Yes, I agree. And regardless of experience, people at some point get too old to drive, but don't always want to accept that fact. Having cars that can do 100 % of the driving would be great.


> Also, the most dangerous situations happen at high speed

This is a mantra from speed limit fans. There are a lot of dangerous situations happening at low speed (bicicle coming from left in an intersection, children playing )


If you consider those situations dangerous you aren't driving slow enough.


I am sure they will do this eventually, but it is next level.

They would likely have to setup in a Northern location and run their cars in that location for a while. Also need to update their simulations to account for snow and icy roads. So more complex driving models and more challenging road detection.

Sometimes there is light snow over the whole road and there are no markings. You just have to position yourself relative to street signs or ditches where you think your lane is.


Also we then get to some more interesting challenges. Certain snow conditions can have rather bad traction like very muddy roads do. And self-driving should be able to navigate these better than regular drivers.


How can the car determine the road condition, especially if it varies (snow here vs ice under the snow in this spot vs that's a drift)? It seems like a lot of this is based on driver experience whereas traction controls today are based on things like differential wheel speed comparison. It won't determine a bad situation until you're in it.

Autonomous vehicles are good at making routine repeatable decisions based on clear data. I'm not sure how we can sense and input this sort of data clearly enough.


Eventually these autonomous vehicles should share driving condition data in real-time-ish. If one car finds a stretch of the road slippery, it should basically mark it on the map as a bad location, and then other cars and be careful.

I think weather conditions can also predict road conditions pretty well. And the combine that with historical data on where things were slippery, I bet you can create a pretty good model of what conditions to expect across a driving environment.

Although in Canada, sometimes all roads in a city are just horrid - dozens of cars in ditches or hitting each other because no one can stop. And maybe in those cases, autonomous vehicles should refuse to drive until it is improved.
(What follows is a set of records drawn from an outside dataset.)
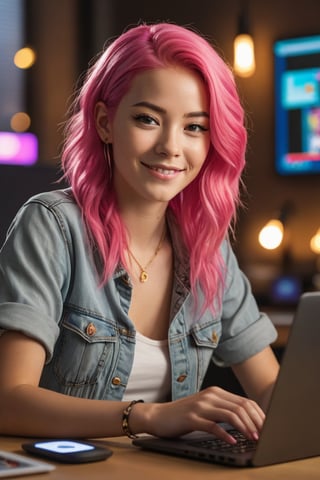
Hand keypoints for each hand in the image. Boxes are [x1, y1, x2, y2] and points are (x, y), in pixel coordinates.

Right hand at [142, 387, 264, 443]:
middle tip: (264, 435)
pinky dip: (225, 434)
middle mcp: (210, 396)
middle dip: (256, 422)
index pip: (245, 401)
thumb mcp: (206, 409)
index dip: (259, 415)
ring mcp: (201, 406)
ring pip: (230, 414)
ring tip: (252, 438)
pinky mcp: (192, 418)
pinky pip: (213, 426)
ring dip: (245, 428)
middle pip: (241, 407)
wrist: (159, 415)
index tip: (267, 427)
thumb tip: (248, 422)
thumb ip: (224, 411)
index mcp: (216, 392)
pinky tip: (232, 441)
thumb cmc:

Where I live, the sharing is done at a meta level. I live in the Sierra Nevada mountains of California and we often get experienced snow drivers who get stuck immediately because they aren't used to driving on 25% grades that experience frequent freeze / thaw cycles (and therefore generate ice). The issues here are predictable and don't even require real-time sharing.

When someone new moves into town, someone will typically explain to them to watch for where the sun hits the ground in winter. Where that happens on a steep slope, avoid driving there when there is snow. Before they know to do this, a human will attempt to climb that hill, not make progress because of the ice, back down, and try another route. This is a rural area without much traffic, so conditions might change significantly between "real-time" updates.

So, we have human drivers "zooming out" in a couple of ways... in time/context (observing conditions that lead to certain routes becoming high risk) and in problem resolution (try another route). This is quite different from what is currently being tried algorithmically.


True, historical data is basically what humans use too. I just wonder if there's a way to prevent the accidents that would generate that data


You need more training data and more sensors and completely different rules that are often opposite the rules for good conditions. The things you really need for snow/ice that are hard for computers are anticipation and flexible rules.